Jeudi, 1er mars. Cinquième interrogatoire public. Cinquante-huit assesseurs assistent l’évêque Cauchon. L’un des juges revient une fois encore sur le mystère des voix. Il demande à Jeanne :
–Depuis mardi dernier avez-vous conversé avec sainte Catherine et sainte Marguerite ?
-Oui, mais je ne sais l’heure.
-Les voyez-vous toujours dans les mêmes vêtements ?
-Je les vois toujours sous la même forme et leurs têtes sont couronnées très richement.
-Et le reste de leurs costumes ? Leurs robes ?
-Je ne sais.
–Comment savez-vous que ce qui vous apparaît est homme ou femme ?
-Je le sais bien. Je le reconnais à leur voix…
-Quelle figure voyez-vous ?
-La face.
-Ont-elles des cheveux ?
-Il est bon à savoir qu’elles en ont.
–Leurs cheveux sont-ils longs ou pendants ?
-Je ne sais.
-Ont-elles des bras ?
-Je ne sais si elles ont des bras ou autres membres.
–Vous parlent-elles ?
-Leur langage est bon et beau, je les entends très bien.
–Comment parlent-elles puisqu’elles n’ont pas de membres ?
-Je m’en réfère à Dieu.
-Quelle espèce de voix est-ce ?
-Cette voix est belle et douce et humble et elle parle français.
-Sainte Marguerite ne parle donc pas anglais ?
-Comment parlerait-elle anglais puisqu’elle n’est pas du parti des Anglais ?
(…)
–Quelle figure avait saint Michel quand il vous apparut ?
-Je ne lui ai pas vu de couronne et de ses vêtements je ne sais rien.
-Etait-il nu ?
-Pensez-vous que Dieu n’ait pas de quoi le vêtir ?
-Avait-il des cheveux ?
-Pourquoi les lui aurait-on coupés ?
–Y a-t-il longtemps que vous n’avez pas vu saint Michel ?
-Je n’ai pas vu saint Michel depuis que j’ai quitté le château de Crotoy (vers le 21 novembre). Je ne le vois pas bien souvent.
–Vos voix vous ordonnent-elles de vous confesser ?
-Sainte Catherine et saine Marguerite me font volontiers me confesser quelques fois, tantôt l’une, tantôt l’autre.

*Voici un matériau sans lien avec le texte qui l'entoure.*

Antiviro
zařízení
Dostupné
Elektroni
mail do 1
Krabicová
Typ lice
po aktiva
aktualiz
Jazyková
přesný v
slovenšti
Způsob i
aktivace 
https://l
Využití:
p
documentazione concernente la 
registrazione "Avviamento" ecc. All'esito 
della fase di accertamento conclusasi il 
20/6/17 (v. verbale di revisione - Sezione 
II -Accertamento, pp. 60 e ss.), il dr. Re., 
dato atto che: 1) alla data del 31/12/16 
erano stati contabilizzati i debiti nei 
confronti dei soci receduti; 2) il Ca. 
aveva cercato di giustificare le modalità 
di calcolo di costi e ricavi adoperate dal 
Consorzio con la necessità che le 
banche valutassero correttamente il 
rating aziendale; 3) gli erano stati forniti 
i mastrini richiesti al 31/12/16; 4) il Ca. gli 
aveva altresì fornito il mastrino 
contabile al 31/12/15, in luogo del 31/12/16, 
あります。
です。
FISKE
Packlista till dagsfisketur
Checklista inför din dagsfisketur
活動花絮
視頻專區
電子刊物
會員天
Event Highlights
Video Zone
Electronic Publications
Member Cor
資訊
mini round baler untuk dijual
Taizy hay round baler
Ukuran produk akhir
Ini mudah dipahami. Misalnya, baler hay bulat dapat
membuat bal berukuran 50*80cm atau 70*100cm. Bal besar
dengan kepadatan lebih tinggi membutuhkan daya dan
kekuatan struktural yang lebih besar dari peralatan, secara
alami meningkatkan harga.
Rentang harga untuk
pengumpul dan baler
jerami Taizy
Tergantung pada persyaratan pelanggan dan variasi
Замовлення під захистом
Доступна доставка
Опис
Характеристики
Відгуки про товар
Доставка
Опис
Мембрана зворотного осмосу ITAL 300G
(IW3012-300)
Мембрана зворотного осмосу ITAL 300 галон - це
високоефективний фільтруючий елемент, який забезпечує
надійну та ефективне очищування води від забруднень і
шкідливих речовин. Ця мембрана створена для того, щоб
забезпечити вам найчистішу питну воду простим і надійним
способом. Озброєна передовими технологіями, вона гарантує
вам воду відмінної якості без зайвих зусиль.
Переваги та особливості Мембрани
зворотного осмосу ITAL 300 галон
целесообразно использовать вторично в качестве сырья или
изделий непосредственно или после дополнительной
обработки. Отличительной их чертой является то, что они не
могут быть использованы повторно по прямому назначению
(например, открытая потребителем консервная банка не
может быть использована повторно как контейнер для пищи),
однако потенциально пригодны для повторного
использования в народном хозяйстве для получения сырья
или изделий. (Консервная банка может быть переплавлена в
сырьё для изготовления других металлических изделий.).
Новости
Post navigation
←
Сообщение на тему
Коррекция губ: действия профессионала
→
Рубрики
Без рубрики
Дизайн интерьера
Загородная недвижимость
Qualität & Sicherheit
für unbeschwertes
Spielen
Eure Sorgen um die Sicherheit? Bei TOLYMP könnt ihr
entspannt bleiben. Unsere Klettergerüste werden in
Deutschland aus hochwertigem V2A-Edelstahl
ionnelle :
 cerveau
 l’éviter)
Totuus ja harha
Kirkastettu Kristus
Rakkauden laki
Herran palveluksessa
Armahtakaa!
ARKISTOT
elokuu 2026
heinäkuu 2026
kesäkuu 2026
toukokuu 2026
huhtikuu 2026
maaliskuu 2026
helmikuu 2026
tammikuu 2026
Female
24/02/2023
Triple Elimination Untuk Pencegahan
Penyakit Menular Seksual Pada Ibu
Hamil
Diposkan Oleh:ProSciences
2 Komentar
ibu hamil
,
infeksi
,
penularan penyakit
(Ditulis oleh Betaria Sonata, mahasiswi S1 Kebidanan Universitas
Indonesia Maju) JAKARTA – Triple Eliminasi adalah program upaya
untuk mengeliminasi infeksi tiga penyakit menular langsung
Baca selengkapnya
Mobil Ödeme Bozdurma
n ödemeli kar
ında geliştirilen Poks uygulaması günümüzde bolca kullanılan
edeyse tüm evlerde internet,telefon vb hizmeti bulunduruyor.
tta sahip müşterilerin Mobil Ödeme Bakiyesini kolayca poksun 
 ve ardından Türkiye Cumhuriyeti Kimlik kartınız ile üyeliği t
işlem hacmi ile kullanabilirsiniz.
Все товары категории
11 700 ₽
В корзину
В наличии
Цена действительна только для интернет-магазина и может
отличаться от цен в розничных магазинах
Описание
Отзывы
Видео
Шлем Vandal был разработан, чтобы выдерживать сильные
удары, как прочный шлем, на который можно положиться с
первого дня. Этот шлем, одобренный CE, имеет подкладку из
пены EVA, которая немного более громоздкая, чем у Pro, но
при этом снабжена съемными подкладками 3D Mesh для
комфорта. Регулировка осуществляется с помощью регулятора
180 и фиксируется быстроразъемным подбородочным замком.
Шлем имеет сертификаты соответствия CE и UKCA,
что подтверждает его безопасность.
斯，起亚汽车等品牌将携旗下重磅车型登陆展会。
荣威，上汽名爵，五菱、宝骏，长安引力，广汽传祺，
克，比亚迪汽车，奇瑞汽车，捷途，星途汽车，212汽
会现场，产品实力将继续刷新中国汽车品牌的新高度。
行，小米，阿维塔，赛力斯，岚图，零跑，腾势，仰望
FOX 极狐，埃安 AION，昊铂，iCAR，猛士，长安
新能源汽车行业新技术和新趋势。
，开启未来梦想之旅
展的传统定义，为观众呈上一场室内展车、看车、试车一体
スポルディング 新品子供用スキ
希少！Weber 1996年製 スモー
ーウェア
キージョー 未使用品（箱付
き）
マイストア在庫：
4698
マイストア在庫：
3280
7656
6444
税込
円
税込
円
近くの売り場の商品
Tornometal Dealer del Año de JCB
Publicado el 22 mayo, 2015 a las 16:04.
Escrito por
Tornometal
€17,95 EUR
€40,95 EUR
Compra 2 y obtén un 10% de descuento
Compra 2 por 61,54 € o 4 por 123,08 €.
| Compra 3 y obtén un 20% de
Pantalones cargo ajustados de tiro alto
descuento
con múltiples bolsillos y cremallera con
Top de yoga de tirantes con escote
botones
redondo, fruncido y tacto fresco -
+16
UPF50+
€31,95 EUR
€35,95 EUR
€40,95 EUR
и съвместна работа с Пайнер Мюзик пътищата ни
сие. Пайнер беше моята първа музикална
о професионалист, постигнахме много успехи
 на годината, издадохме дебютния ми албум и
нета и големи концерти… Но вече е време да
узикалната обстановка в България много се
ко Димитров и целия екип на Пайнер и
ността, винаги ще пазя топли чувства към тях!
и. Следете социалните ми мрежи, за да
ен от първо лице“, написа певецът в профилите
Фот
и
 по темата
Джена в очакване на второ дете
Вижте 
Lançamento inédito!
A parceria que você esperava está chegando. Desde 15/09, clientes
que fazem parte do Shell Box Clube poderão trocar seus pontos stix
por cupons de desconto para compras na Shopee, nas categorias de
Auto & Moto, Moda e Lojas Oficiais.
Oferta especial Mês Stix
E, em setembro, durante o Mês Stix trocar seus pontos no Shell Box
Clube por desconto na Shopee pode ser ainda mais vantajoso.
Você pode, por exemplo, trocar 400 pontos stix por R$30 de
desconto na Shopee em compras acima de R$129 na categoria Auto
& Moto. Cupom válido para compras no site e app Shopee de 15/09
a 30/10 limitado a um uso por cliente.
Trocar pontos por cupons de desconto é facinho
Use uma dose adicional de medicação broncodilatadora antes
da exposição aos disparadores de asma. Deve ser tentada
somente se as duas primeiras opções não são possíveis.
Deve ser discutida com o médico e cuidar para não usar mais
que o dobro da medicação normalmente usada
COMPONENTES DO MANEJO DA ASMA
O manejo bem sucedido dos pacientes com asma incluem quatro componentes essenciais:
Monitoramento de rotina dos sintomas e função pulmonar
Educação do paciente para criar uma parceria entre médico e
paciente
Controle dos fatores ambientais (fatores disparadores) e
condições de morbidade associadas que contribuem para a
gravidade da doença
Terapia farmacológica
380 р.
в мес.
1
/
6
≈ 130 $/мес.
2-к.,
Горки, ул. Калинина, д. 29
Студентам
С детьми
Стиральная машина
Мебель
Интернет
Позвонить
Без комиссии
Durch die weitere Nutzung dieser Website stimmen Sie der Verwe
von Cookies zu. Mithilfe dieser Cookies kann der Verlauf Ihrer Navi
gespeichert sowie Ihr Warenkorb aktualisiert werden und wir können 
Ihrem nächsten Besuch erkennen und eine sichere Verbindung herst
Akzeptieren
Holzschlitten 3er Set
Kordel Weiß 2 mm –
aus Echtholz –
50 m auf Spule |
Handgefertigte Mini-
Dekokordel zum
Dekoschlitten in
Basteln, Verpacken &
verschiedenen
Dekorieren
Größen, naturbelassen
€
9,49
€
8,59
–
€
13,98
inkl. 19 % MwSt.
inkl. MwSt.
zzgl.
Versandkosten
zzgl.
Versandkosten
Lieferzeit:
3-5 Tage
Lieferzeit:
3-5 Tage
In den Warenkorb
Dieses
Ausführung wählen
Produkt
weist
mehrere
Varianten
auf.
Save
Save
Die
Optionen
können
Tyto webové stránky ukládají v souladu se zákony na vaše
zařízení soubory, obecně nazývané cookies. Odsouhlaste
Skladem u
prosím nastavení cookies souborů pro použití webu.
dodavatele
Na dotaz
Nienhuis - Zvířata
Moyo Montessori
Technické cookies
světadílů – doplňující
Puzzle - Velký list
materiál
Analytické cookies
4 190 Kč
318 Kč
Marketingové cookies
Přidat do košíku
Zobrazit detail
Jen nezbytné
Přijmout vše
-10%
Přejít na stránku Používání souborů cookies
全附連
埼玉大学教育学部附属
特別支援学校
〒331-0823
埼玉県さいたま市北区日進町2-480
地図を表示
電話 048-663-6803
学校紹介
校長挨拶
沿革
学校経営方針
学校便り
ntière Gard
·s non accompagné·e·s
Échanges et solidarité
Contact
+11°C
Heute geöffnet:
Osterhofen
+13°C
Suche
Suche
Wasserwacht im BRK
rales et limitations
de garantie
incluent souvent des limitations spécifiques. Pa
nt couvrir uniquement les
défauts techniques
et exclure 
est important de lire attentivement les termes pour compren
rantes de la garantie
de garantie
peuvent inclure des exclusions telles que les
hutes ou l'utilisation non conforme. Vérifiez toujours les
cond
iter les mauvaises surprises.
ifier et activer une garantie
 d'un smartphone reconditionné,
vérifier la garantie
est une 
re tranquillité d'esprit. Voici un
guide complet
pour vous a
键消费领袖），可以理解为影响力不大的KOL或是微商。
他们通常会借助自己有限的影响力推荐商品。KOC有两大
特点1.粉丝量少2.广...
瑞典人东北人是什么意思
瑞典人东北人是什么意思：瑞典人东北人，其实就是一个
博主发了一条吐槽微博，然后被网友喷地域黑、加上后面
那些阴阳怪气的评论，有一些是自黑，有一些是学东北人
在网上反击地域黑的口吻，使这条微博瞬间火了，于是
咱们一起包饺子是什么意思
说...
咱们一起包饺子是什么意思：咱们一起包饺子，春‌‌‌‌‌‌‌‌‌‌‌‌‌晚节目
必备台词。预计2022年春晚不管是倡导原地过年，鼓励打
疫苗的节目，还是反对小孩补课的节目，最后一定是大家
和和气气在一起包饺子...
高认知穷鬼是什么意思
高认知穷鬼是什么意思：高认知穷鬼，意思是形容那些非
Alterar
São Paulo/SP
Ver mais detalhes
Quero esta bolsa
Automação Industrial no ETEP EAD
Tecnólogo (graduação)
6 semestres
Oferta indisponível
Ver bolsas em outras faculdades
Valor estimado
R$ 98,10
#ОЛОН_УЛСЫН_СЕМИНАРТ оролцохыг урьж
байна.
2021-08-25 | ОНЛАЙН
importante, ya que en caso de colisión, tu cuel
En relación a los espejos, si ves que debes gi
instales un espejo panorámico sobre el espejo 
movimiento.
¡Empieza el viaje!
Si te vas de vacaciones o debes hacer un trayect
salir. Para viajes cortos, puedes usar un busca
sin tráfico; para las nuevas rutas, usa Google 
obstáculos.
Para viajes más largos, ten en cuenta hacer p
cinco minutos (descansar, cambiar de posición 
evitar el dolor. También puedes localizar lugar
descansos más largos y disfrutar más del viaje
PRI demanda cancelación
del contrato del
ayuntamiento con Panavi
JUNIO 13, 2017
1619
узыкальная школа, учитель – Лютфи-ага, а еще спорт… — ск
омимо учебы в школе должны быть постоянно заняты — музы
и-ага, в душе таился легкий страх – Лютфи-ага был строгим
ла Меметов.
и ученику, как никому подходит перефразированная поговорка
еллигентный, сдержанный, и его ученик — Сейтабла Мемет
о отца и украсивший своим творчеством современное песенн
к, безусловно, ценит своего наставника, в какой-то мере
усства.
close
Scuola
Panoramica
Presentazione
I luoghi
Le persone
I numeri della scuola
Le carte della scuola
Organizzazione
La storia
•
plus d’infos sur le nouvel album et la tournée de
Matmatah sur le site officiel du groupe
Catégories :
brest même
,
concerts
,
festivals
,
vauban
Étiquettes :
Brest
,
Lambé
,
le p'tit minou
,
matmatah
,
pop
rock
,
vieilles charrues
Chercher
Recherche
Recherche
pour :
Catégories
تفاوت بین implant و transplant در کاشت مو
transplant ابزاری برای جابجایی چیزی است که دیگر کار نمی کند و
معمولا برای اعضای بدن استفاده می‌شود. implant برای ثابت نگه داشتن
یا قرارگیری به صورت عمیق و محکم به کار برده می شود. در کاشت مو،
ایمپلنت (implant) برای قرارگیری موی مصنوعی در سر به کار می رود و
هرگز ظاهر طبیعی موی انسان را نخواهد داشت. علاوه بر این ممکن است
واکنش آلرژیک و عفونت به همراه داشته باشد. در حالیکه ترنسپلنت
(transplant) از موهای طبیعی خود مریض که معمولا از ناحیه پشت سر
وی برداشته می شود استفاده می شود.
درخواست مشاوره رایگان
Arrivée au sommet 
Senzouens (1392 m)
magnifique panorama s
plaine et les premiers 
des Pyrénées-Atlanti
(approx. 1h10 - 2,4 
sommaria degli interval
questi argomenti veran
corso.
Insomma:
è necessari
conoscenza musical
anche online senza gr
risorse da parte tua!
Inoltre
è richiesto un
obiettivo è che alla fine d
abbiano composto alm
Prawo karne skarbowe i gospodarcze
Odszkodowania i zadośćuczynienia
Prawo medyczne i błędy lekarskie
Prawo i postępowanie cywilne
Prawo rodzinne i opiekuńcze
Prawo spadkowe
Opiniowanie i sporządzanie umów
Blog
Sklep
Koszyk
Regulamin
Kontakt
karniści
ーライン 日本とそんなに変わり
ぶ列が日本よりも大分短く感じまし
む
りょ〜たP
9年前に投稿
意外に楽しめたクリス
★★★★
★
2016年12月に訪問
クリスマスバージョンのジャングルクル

Jeanne précise encore qu’elle met des chandelles devant l’image de sainte Catherine et qu’elle ne fait pas de différence entre sainte Catherine qui est au ciel et celle qui se montre à moi. Les saintes qui viennent à elle sentent bon. Quant à l’aspect physique de saint Michel, il est en la forme d’un très vrai prud’homme.